■ **Leestekst**:
25      Eind januari 2010 heeft het hoofd van het kabinet van de voorzitter een rapport opgesteld over de beweringen van psychisch geweld en onregelmatigheden binnen het EESC die verzoeker in de nota van 7 december 2009 aan de orde had gesteld. In dat rapport stelde hij dat die beweringen ongegrond waren. Hij gaf met name aan dat er sprake was van een „gespannen sfeer” tussen de juridische dienst en het secretariaat-generaal, welk „probleem voornamelijk te wijten leek aan een meningsverschil over de rol van de [juridische dienst]” en dat „de verschillende als geweld aangemerkte gebeurtenissen slechts uitingen van dat meningsverschil waren, welke eventueel werden verergerd door aanzienlijke culturele verschillen op juridisch gebied alsmede door het karakter van de betrokkenen”.

26      In de loop van een onderhoud op 22 februari 2010 heeft de voorzitter verzoeker gevraagd om de verzoeken in zijn nota van 7 december 2009 in te trekken.

27      Bij schrijven van 26 februari 2010 heeft verzoeker dit verzoek afgewezen, waarbij hij uiteenzette dat hij „na in alle eerlijkheid te hebben gemeend dat er sprake was van onregelmatig gedrag [...], hij zichzelf thans niet k[on] tegenspreken zonder het gevoel te hebben inbreuk te maken op artikel 21 van het Statuut”. Hij beklemtoonde overigens „dat hierbij geen enkel persoonlijk belang of conflict speelde en dit alles strikt professioneel bl[eef]”.

28      Bij besluit nr. 088/10 A van 3 maart 2010 (hierna: „besluit van 3 maart 2010”) heeft de voorzitter „op basis van een hem door het bureau op 16 februari 2010 verleend mandaat” alle verzoeken in de nota van 7 december 2009 afgewezen, „daar de genoemde feiten niet k[onden] worden aangemerkt als een strafbaar feit of als een schending van de statutaire bepalingen op tuchtrechtelijk gebied”.

■ **Regels dataset**:

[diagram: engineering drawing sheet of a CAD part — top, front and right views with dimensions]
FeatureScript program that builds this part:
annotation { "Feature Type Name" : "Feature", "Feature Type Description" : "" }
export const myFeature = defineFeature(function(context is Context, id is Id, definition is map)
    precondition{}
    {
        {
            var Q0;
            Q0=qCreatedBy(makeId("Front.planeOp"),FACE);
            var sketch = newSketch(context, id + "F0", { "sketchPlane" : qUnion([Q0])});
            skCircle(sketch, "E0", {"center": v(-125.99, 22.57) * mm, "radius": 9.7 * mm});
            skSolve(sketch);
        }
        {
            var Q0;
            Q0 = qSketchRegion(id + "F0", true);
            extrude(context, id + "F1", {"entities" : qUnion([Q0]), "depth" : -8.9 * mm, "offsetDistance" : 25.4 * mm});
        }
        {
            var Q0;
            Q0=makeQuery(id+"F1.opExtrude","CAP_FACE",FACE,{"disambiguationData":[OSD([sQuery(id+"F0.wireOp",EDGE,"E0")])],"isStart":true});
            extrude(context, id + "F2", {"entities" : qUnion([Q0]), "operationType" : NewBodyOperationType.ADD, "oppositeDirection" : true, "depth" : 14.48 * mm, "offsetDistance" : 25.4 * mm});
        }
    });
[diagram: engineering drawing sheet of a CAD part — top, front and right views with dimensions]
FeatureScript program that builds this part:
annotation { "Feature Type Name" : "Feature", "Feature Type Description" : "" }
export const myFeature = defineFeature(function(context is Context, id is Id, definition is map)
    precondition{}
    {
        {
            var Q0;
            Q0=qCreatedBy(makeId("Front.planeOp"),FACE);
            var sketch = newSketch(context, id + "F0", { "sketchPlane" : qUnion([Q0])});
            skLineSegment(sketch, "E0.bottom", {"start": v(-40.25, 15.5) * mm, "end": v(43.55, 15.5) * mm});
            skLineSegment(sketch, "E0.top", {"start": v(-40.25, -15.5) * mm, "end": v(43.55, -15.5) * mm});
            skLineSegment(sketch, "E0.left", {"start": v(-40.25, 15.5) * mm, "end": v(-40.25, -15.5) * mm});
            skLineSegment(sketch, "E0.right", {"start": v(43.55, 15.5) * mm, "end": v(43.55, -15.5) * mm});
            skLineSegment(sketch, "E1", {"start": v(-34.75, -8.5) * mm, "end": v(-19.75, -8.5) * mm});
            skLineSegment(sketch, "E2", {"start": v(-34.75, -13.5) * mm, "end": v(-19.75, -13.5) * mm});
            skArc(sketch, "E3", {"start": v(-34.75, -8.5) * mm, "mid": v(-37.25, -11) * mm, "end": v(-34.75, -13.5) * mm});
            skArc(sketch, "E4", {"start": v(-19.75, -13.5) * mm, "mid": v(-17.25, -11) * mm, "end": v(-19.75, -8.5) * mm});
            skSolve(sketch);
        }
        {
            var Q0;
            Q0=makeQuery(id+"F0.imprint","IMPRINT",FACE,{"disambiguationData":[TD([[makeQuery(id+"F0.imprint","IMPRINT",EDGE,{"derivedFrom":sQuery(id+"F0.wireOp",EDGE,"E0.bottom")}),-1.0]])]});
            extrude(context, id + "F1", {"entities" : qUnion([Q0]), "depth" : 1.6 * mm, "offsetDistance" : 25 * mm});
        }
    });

■ **Opdracht A**: Stemmen de volgende beweringen overeen met de leestekst? Antwoord per bewering met ja of nee en citeer de doorslaggevende woorden letterlijk. (i) Het rapport van eind januari 2010 noemde de beweringen ongegrond. (ii) Verzoeker ging in op het verzoek om zijn verzoeken in te trekken. (iii) Het onderhoud met de voorzitter vond plaats op 22 februari 2010.
■ **Opdracht B**: Op welke datum verleende het bureau volgens de leestekst het mandaat aan de voorzitter?
■ **Opdracht C**: Geef alstublieft uit de leestekst letterlijk het gedeelte terug vanaf "26      In de loop" tot en met "in te trekken.".

■ **Oplossing A**:
(i) Ja: "In dat rapport stelde hij dat die beweringen ongegrond waren."
(ii) Nee: "Bij schrijven van 26 februari 2010 heeft verzoeker dit verzoek afgewezen"
(iii) Ja: "In de loop van een onderhoud op 22 februari 2010"

■ **Oplossing B**: Op 16 februari 2010.

■ **Oplossing C**:
26      In de loop van een onderhoud op 22 februari 2010 heeft de voorzitter verzoeker gevraagd om de verzoeken in zijn nota van 7 december 2009 in te trekken.